Archocentrus siquia is quite easy to breed. This species forms fantastic pair bonds. As with most cichlids, the female will become plumper and fill with eggs prior to spawning. Female coloration also increases dramatically as the fish court and begin spawning rituals
Archocentrus siquia is a cave spawner like most Archocentrus. During spawning and continuing into brood care the fish become drab. Spawns range anywhere from 150-500 eggs. This is mostly dependent on the age and size of the female. The eggs hatch in about four days post spawn and by 10 days are free swimming. The fry grow quickly and are easy to raise on baby brine shrimp or crushed flake.
Parental behavior in this fish is amazing. Many of my wild pairs from the Rio Cabuyo, Nicoya Peninsula, Costa Rica have defended fry for three months! By this time they are 1.25"-1.5" in length.

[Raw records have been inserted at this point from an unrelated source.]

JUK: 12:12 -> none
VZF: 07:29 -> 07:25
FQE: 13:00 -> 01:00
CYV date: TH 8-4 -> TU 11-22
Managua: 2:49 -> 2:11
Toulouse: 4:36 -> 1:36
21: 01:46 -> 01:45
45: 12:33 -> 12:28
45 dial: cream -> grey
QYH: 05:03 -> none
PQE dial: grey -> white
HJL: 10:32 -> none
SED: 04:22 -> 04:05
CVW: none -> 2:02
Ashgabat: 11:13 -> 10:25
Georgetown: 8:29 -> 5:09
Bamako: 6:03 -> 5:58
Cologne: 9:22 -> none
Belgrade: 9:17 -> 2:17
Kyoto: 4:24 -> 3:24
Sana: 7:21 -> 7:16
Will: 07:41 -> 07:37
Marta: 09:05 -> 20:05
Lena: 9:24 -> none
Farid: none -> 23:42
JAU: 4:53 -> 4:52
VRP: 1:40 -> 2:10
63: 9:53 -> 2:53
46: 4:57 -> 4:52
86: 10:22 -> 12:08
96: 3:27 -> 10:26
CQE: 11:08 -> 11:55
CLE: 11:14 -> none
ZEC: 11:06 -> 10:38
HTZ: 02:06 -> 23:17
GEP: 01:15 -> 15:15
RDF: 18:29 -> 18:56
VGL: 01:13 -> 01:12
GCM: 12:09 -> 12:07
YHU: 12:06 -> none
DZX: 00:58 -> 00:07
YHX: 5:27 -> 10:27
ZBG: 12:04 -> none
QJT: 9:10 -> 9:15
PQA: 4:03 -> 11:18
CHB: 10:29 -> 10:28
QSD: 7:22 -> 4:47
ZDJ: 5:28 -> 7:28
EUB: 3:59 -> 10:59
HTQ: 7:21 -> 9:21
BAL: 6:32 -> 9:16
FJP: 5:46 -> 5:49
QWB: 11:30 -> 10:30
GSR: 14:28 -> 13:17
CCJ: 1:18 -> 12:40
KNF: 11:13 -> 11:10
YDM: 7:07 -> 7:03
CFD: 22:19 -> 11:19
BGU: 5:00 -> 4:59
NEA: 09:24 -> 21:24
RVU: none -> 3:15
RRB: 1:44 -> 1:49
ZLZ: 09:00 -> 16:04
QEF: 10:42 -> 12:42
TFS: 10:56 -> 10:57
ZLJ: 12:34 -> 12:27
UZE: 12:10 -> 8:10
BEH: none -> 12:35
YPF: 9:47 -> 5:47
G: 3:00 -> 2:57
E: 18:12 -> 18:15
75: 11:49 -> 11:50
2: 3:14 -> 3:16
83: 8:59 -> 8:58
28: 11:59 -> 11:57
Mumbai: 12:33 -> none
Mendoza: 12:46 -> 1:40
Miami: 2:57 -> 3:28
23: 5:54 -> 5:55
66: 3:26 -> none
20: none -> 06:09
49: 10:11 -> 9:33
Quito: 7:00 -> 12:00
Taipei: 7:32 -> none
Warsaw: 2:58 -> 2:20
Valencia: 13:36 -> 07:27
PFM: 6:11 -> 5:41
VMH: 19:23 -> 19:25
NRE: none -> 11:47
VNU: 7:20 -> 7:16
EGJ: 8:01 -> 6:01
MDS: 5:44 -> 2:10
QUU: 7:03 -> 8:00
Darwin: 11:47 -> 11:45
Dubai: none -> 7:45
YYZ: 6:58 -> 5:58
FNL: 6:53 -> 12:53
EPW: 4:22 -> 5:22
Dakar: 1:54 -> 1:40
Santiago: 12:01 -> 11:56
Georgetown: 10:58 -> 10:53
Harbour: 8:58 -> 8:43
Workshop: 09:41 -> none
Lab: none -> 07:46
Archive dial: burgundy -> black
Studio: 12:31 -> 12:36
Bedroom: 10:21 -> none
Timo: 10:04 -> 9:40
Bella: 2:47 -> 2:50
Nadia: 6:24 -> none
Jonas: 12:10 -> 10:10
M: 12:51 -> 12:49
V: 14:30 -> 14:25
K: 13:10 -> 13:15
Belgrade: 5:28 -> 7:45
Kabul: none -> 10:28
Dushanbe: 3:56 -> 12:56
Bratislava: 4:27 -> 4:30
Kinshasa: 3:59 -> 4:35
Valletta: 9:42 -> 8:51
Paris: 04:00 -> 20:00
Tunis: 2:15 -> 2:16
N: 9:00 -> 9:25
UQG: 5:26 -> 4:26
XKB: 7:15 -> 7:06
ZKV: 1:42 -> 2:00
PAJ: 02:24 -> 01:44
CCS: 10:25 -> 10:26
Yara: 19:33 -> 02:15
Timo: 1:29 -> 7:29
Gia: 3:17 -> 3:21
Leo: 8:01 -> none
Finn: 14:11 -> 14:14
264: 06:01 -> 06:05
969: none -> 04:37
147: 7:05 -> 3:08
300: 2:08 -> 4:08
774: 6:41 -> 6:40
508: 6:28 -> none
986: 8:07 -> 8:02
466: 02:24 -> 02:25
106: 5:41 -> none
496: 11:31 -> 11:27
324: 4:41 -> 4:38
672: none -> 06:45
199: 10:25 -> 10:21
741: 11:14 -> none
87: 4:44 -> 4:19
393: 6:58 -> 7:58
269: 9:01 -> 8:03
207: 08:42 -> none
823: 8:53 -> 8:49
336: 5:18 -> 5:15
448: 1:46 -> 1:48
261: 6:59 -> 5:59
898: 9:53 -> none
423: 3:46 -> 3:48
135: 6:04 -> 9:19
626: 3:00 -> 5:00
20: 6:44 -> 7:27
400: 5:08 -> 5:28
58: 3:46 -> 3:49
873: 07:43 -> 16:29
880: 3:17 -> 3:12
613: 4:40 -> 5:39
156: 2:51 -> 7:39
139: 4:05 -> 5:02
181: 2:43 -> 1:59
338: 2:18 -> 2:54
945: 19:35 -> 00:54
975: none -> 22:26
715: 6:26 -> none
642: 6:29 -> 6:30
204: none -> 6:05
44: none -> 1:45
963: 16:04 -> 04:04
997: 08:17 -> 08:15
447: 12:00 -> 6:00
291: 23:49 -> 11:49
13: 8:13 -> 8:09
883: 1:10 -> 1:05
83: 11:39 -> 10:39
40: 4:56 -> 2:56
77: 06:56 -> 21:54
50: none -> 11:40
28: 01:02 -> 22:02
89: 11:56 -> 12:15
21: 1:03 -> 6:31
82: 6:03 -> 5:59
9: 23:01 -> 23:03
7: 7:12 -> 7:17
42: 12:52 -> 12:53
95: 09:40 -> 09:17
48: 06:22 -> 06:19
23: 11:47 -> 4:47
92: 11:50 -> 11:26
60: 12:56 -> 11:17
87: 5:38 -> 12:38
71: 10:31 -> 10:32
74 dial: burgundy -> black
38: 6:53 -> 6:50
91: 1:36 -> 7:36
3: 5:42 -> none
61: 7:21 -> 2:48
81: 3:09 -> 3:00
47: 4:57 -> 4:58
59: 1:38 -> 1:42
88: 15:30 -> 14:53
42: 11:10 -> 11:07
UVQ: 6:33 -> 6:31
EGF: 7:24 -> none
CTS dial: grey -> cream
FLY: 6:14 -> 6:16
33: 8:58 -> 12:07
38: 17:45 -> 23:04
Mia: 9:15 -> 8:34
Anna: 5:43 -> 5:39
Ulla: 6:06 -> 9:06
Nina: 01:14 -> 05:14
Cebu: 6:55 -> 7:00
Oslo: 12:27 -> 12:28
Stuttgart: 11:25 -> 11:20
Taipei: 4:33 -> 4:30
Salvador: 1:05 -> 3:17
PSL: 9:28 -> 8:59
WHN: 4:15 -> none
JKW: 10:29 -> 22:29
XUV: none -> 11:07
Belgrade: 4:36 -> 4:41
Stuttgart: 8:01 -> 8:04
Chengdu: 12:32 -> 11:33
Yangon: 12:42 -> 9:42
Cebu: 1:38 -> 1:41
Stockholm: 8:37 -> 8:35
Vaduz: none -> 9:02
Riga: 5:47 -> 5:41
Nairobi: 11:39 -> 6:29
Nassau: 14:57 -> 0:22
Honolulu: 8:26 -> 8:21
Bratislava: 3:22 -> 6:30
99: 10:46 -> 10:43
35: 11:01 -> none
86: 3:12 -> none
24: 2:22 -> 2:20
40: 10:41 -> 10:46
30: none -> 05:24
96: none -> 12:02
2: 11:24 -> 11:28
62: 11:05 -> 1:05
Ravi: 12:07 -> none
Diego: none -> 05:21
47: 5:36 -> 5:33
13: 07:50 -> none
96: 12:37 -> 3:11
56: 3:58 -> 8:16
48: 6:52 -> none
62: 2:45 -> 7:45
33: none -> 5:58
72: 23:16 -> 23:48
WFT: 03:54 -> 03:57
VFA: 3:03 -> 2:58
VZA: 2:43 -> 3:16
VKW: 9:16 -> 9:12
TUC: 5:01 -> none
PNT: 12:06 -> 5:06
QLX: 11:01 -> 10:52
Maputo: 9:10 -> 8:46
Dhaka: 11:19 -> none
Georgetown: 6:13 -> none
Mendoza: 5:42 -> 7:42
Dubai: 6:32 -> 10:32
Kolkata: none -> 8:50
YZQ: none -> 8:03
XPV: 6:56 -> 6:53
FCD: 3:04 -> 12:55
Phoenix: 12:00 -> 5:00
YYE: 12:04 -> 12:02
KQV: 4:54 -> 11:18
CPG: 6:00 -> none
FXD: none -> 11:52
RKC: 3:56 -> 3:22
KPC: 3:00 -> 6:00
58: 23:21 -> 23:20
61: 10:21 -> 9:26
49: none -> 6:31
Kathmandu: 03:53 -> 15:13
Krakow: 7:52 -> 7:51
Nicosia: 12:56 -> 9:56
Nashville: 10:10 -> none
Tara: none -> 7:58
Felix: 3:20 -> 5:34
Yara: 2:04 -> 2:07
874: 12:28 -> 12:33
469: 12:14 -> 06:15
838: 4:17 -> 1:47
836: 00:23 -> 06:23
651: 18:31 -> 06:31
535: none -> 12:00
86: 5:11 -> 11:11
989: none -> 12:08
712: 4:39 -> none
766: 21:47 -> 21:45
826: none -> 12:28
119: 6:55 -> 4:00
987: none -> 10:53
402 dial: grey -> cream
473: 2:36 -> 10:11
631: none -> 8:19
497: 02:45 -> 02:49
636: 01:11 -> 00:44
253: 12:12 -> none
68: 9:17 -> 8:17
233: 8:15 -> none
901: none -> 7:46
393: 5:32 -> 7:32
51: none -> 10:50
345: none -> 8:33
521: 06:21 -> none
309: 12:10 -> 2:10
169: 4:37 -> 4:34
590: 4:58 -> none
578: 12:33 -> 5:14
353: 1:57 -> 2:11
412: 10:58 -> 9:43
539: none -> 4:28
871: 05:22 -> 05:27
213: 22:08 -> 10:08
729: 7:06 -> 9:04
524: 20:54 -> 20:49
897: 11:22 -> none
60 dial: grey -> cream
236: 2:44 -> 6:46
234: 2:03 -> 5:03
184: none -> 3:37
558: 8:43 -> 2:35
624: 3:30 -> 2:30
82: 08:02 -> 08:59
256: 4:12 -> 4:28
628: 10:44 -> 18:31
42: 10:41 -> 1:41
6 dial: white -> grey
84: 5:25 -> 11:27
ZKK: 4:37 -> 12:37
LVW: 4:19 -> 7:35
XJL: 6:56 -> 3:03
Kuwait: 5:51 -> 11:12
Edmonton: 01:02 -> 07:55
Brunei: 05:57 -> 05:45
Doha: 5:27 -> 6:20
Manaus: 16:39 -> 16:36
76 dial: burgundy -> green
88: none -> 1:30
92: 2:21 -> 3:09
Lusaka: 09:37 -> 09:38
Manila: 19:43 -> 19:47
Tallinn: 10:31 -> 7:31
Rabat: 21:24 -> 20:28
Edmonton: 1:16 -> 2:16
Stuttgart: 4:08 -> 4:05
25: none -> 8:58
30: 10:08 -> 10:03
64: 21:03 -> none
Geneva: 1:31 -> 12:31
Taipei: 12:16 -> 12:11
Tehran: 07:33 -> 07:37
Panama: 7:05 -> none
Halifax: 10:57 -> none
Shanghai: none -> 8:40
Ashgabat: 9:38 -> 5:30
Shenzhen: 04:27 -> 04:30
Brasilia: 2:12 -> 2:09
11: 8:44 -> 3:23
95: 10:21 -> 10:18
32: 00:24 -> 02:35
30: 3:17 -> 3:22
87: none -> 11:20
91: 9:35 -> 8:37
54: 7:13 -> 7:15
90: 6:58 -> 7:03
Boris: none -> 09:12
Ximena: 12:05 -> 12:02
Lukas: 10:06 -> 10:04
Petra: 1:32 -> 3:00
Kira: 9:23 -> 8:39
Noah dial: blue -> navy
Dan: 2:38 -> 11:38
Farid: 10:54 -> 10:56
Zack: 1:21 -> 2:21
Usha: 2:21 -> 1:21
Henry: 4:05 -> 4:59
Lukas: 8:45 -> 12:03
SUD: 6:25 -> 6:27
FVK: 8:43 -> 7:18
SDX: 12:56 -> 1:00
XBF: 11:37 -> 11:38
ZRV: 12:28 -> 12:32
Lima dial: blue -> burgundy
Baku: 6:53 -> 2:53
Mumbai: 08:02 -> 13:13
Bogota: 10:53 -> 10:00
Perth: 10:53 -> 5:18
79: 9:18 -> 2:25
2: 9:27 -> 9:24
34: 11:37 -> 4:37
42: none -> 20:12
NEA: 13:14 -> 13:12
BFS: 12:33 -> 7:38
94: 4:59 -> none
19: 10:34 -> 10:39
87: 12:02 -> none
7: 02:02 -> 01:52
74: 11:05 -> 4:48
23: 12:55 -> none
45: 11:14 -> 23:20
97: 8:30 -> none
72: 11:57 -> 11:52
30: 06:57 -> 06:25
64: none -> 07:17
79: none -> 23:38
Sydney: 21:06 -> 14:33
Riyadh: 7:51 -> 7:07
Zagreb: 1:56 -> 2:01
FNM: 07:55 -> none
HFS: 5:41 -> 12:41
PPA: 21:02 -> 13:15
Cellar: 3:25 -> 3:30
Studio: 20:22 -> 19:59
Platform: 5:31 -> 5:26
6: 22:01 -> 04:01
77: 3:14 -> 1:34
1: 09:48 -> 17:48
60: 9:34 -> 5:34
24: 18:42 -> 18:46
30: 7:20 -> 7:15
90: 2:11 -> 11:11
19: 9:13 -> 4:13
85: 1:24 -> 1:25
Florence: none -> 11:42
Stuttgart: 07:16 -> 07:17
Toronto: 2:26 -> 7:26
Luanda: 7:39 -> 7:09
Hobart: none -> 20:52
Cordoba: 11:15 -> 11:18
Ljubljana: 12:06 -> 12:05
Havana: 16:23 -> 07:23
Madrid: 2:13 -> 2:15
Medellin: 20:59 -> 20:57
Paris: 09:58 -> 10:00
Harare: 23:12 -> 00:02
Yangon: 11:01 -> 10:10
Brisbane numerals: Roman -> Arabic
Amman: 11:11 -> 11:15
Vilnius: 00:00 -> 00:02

The fry grow relatively fast like most Convict types and will start showing strong bars and orange coloration at about 3 months of age.
Above: A female Archocentrus siquia from the Rio Cabuyo guarding fry. Photo by Sam Borstein.
Archocentrus siquia is a very nice and rather new fish. Many location variants of this fish are available with each one being slightly different. It's worth keeping different location variants to see the differences in coloration as well as slight behavioral differences. If you are a Convict Cichlid lover, you should try keeping this species as well as the location variants. Although not available from pet shops it is occasionally seen for sale from members of Cichlid clubs. Usually, this is a very inexpensive species to purchase. I really think all the Convict types are great fish as far as demonstrating the fantastic breeding behavior of cichlids and one that any die hard cichlid fanatic should keep and breed in their lifetime.
- Allgayer, R. (2001) Description d'un genre nouveau, Cryptoheros, d'Amérique Centrale et d'une espèce nouvelle du Panama (Pisces: Cichlidae). L'An Cichlidé, 1, 13–20.
- Schmitter-Soto, J.J. (2007) A Systematic Revision of the Genus Archocentrus (Perciformes:Cichlidae), with the Description of Two New Genera and Six New Species. Zootaxa 1603, 1-76.